PROBLEM REQUIREMENTS
Which lines of the data contain the string "name"? Copy every one of them.

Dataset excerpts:
▬▬▬▬▬▬▬▬▬▬

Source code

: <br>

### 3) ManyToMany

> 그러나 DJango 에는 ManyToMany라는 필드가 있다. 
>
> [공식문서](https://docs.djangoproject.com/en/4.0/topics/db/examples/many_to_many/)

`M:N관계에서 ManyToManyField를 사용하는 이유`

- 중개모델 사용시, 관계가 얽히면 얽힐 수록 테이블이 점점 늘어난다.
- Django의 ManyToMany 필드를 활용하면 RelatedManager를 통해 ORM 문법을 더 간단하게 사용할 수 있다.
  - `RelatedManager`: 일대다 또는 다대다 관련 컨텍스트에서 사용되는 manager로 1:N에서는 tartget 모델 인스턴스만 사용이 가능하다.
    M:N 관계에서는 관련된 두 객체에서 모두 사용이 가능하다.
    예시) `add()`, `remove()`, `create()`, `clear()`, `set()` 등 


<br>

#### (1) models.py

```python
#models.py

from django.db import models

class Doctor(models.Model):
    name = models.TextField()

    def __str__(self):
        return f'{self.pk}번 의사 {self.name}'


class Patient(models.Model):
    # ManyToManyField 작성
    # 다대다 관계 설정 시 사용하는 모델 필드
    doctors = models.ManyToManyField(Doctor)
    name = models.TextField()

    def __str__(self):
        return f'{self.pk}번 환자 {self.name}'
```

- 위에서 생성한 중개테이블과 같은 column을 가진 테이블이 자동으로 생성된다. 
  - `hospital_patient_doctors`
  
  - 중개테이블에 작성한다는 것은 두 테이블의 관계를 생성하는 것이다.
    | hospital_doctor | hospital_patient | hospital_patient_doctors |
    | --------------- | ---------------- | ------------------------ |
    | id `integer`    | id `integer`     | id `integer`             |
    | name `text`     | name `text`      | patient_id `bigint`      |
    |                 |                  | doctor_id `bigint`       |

▬▬▬▬▬▬▬▬▬▬

ANSWER TO THIS PROBLEM
    name = models.TextField()
        return f'{self.pk}번 의사 {self.name}'
    name = models.TextField()
        return f'{self.pk}번 환자 {self.name}'
    | name `text`     | name `text`      | patient_id `bigint`      |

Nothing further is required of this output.